Required tasks:
- a) Using the account of the show, list every thing the Kiddo is said to want or not want.
- b) Please answer these questions on the account of the show, one answer per line, marked the same way:
(i) What was tested out while crying during the first number?
(ii) What object was tossed onto the stage during intermission?
(iii) Who took the Kiddo to the restroom?

Text under study:
»»

First act, the Kiddo LOVED it. I spent the first number really watching him watching it. I didn't know that I would cry to "Arabian Nights" but there I was testing out the waterproof mascara I put on that day. In typical fashion of my Kiddo, he wanted to singing along and he did. Didn't know the words, so he made up his own. Did anyone around us care? Nope! Not a single person blinked an eye at it. Most likely because their kids were doing it too.
Intermission. Oy vey, that's when shit got real. The curtain closes. The lights go on and the Kiddo pops up and declares "The assembly is over!" and grabs his coat. I explain it's just a bathroom break time and my husband takes him to the restroom. While they were gone I watched a Koosh ball get tossed on the stage and then see a stage hand strut on stage to go get it. That kid really tossed it from far back. Good arm on that kid. Again, did anyone care? NOPE.
This is where it got dicey. Kiddo comes back to his seat and he's just done. He just wants to leave but I'm talking to him and explaining that even actors need a bathroom break. Hang tight. The second act starts and I'm hoping the magic will happen again. Yeah, ummmm, not so much so. Wasn't just the Kiddo though. Collectively, all the kids were kind of losing their shit at this point. (Actors and stagehands, I know you need your breather break but Man, that was a tough concept for the autism crowd to accept.) My boy was stuck in an awful place. He didn't want to stay but he didn't want to leave. He just wanted the lights back on and the show declared finished. I must have heard "The assembly is over." about a thousand times. We tried to leave but then he got upset about leaving. I honestly didn't know what to do at that point and was hoping like heck the Genie would just wrap it up already.

««

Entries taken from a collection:
»»

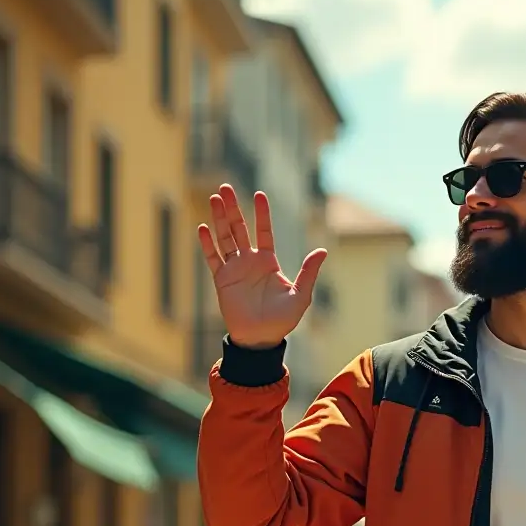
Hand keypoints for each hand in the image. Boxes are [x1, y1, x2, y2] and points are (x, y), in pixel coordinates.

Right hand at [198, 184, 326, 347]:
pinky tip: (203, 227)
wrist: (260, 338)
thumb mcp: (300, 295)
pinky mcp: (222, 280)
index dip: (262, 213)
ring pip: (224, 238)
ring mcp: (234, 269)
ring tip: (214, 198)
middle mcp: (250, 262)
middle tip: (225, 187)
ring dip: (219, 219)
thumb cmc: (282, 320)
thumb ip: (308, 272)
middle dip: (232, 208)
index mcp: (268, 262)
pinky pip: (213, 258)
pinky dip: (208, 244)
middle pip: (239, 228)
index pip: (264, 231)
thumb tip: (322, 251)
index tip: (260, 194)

««
»»

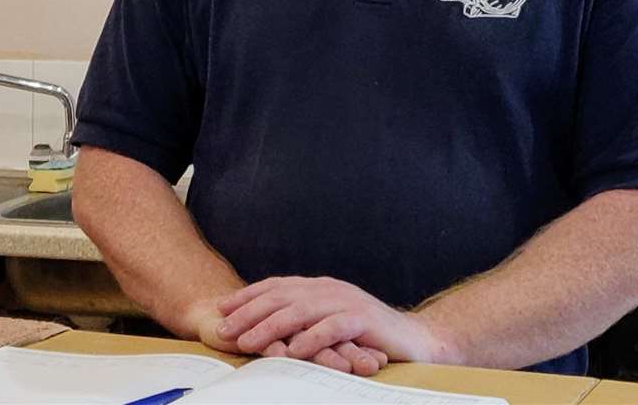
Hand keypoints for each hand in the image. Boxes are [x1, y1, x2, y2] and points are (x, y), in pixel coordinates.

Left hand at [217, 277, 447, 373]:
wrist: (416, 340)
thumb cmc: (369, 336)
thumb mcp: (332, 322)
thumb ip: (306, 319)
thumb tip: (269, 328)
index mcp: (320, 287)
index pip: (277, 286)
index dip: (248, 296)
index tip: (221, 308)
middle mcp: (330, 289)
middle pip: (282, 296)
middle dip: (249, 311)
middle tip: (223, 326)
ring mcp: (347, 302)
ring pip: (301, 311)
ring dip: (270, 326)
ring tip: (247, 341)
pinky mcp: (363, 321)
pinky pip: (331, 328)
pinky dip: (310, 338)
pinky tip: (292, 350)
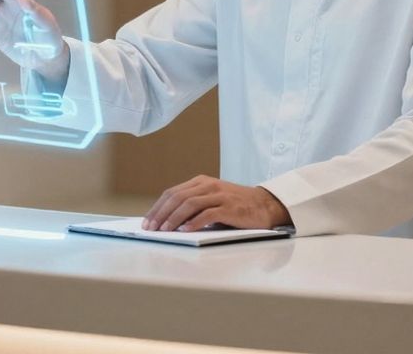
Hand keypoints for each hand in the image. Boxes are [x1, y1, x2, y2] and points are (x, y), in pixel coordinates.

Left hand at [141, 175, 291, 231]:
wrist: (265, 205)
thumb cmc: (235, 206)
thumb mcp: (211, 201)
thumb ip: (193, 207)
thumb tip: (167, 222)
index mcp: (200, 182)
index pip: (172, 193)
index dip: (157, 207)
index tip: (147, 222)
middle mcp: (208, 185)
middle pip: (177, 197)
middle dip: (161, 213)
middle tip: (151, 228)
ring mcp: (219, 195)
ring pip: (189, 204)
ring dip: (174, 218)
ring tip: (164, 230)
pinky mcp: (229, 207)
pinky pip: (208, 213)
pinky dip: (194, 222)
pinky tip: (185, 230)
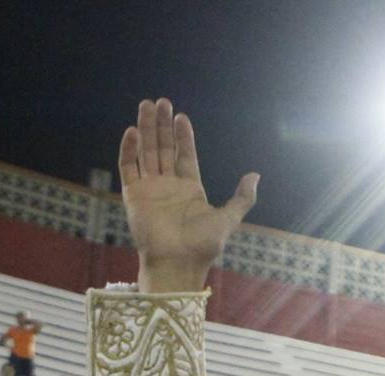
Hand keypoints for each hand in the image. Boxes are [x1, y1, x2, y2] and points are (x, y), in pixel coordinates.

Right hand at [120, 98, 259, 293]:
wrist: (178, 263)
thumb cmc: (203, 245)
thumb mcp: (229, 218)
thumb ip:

««

Responses by task:
- a)
- To sing along
- To leave
- Not to stay
- Not to leave
- The lights back on and the show declared finished

- b)
(i) Waterproof mascara
(ii) A Koosh ball
(iii) The narrator's husband